Question

A man m = 80kg is standing on a trolley of mass 320kg on a smooth surface. If man starts walking on trolley along rails at speed 1m/s, then after 4 seconds, his displacement from the ground.

Answer 1

Hint: Here to make the center of mass stay the same, the trolley will move in the direction opposite to the man walking. Here the man has walked the distance of 4m relative to the trolley as $d = s \times t$, where d = distance, s = speed, t = time. So, $d = 4(s) \times 1(m/s) = 4m$. Let’s suppose the trolley travelled x distance relative to ground so the net displacement of the man would be 4-x. The formula for center of mass is${m_1}{x_1} = {m_2}{x_2}$. Where ${m_1}$= Mass of object 1; ${m_2}$= Mass of object 2; ${x_1}$= distance covered by object 1; ${x_2}$= Distance covered by object 2. Apply this formula and solve.

Formula Used:
The formula for center of mass is given as
${m_1}{x_1} = {m_2}{x_2}$
Where:
${m_1}$= Mass of object 1 (80kg)
${m_2}$ = Mass of object 2 (320kg)
${x_1}$= Distance covered by object 1 (4-x)
${x_2}$= Distance covered by object 2 (x)

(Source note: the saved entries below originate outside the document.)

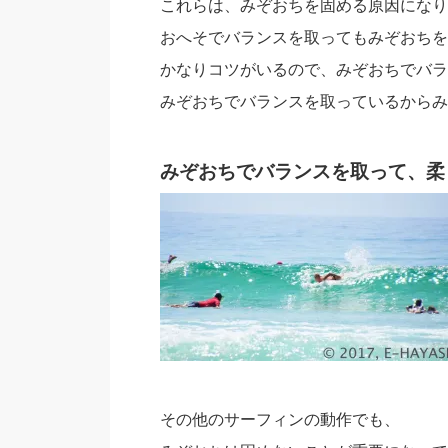
これらは、みぞおちを固める原因になり
おへそでバランスを取ってもみぞおちを
かなりコツがいるので、みぞおちでバラ
みぞおちでバランスを取っているからみ
みぞおちでバランスを取って、柔
その他のサーフィンの動作でも、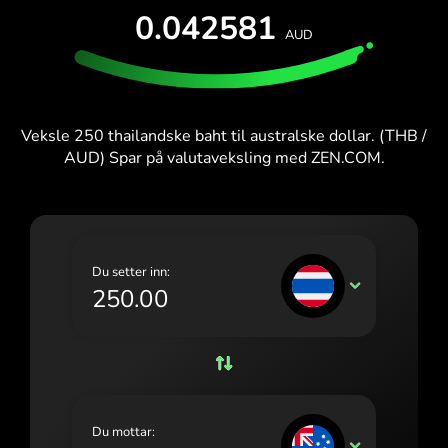
TEST GRATIS
0.042581
España (Español)
AUD
Kort og planer
Utviklere
France (Français)
HJELPESENTER
Ireland (English)
Veksle 250 thailandske baht til australske dollar. (THB /
Italia (Italiano)
AUD) Spar på valutaveksling med ZEN.COM.
Κύπρος (Ελληνικά)
Lietuva (Lietuvių)
Magyarország (Magyar)
Du setter inn:
THB
Malta (English)
Nederland (Nederlands)
Norge (Norsk bokmål)
Polska (Polski)
Du mottar:
AUD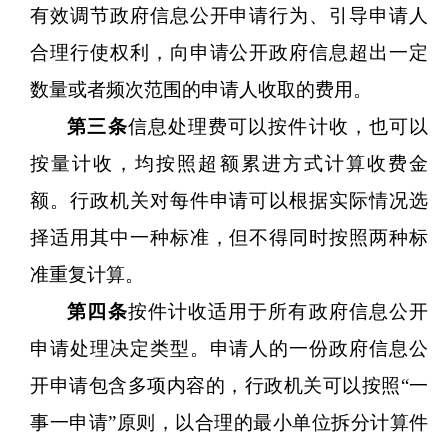
有效调节政府信息公开申请行为、引导申请人
合理行使权利，向申请公开政府信息超出一定
数量或者频次范围的申请人收取的费用。
第三条
信息处理费可以按件计收，也可以
按量计收，均按照超额累进方式计算收费金
额。行政机关对每件申请可以根据实际情况选
择适用其中一种标准，但不得同时按照两种标
准重复计算。
第四条
按件计收适用于所有政府信息公开
申请处理决定类型。申请人的一份政府信息公
开申请包含多项内容的，行政机关可以按照
“一
事一申请”原则，以合理的最小单位拆分计算件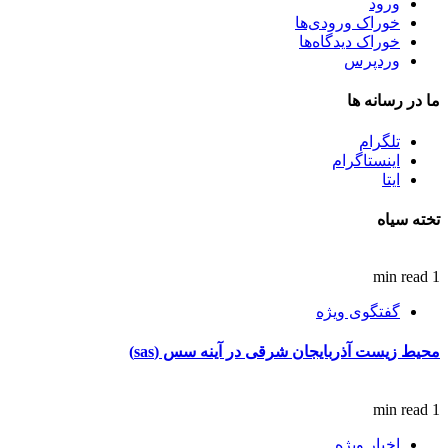
ورود
خوراک ورودی‌ها
خوراک دیدگاه‌ها
وردپرس
ما در رسانه ها
تلگرام
اینستاگرام
ایتا
تخته سیاه
1 min read
گفتگوی ویژه
محیط زیست آذربایجان شرقی در آینه سس (sas)
1 min read
اخبار ویژه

Complete step by step answer:
Apply the formula for the center of mass
${m_1}{x_1} = {m_2}{x_2}$
Put the given values in the equation and simplify it.
$\implies$ $80 \times (4 - x) = 320 \times x$
Separate x on the RHS and the numerical value on the LHS
$\implies$ $(4 - x) = \dfrac{{320}}{{80}} \times x$
Solve, for the unknown x, which is the distance covered by the train relative to ground.
$\implies$ $(4 - x) = \dfrac{{320}}{{80}} \times x$
Simplify the above equation
$\implies$ \[(4 - x) = 4 \times x\]
$\therefore $ \[x = \dfrac{4}{5}\]
x = 0.8m;
The net displacement of the man is 4-0.8= 3.2m.

Final Answer: The net displacement of the man is 3.2m

Note:We can also solve this by applying conservation of linear momentum. In this question the total net external force on the system is zero. According to the conservation of momentum the momentum of man walking forward would be equal to the momentum of the entire system in the backward direction then only the conservation of linear momentum would be valid.
${m_1} \times {v_1} = {m_2} \times {v_2}$;
Here:
$\implies$ ${m_1}$= Mass of the object 1;
$\implies$ ${v_1}$= Velocity of the object 1;
$\implies$ ${m_2}$= Mass of the object 2;
$\implies$ ${v_2}$= Velocity of the object 2;
Put the value in the above equation and solve,
$\implies$ $80 \times 1 = (80 + 320) \times {v_2}$; ….(Here ${m_2}$= Mass of the man + Mass of the trolley )
Keep${v_2}$ in the RHS and take the rest to LHS.
$\implies$ $\dfrac{{80}}{{80 + 320}} = {v_2}$;
$\implies$ ${v_2} = 0.2m/s$;
Here the velocity of man with respect to ground is = ${v_1} - {v_2}$;
$\implies$ $1 - 0.2 = 0.8m/s$;
Now we the formula for speed, distance and time:
$\implies$ $S = \dfrac{D}{T}$ ;
Rearrange the above equation and solve for D
$\implies$ $S \times T = D$;
$\implies$ $D = 0.8 \times 4$;
$\implies$ D = 3.2m;
One has to apply the concept of center of mass and apply its formula. Here to conserve the center of mass the train is moving in the opposite direction and that is why we subtract the distance covered by the trolley to the distance covered by the man on the trolley.